# Instruction
Please count how many lines below contain the word "source" and give nothing but that figure.
== == ==
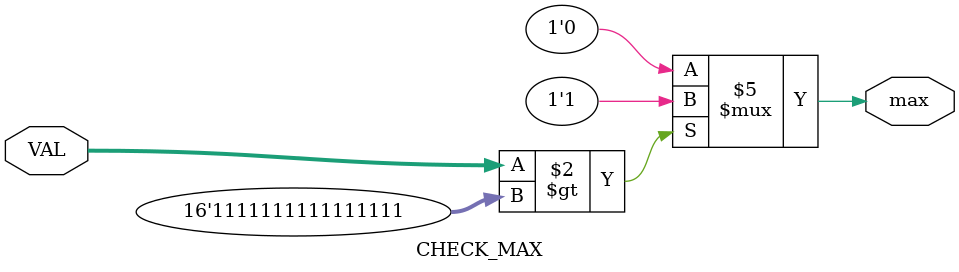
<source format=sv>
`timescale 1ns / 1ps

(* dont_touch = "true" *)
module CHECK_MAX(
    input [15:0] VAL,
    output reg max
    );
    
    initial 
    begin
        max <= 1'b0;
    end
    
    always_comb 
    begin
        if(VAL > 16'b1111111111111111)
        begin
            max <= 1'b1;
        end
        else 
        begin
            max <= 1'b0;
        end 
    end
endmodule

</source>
== == ==
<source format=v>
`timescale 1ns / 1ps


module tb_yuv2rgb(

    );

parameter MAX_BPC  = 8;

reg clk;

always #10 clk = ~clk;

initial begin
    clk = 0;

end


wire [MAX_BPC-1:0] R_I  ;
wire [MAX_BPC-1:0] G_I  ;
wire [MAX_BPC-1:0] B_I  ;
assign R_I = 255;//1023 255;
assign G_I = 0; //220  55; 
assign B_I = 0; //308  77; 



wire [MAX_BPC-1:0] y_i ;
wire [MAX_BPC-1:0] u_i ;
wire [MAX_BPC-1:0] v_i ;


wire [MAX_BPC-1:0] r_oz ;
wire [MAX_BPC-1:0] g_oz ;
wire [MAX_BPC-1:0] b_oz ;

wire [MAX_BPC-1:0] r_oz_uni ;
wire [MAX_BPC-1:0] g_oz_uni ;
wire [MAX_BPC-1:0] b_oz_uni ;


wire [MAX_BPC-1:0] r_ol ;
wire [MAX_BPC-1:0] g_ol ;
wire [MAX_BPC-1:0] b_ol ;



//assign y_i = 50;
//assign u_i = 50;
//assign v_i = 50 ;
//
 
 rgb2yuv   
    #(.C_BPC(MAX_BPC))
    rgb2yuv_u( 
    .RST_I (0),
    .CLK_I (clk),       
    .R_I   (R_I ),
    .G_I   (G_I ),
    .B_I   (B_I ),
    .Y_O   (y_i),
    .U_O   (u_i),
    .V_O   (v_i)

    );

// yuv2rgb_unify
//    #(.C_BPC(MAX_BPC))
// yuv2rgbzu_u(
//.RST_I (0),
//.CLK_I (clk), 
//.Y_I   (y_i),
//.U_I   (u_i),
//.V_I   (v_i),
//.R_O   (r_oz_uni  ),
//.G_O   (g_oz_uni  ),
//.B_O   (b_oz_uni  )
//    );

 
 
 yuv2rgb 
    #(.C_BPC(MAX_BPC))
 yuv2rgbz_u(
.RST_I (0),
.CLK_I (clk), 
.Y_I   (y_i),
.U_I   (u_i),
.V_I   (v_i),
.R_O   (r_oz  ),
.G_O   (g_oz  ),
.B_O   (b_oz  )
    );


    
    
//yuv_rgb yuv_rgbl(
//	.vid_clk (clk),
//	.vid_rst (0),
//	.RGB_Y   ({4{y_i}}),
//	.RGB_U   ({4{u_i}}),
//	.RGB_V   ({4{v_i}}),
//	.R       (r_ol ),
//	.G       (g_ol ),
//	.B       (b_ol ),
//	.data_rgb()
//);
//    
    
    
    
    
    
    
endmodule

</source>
== == ==
# Exercise result
4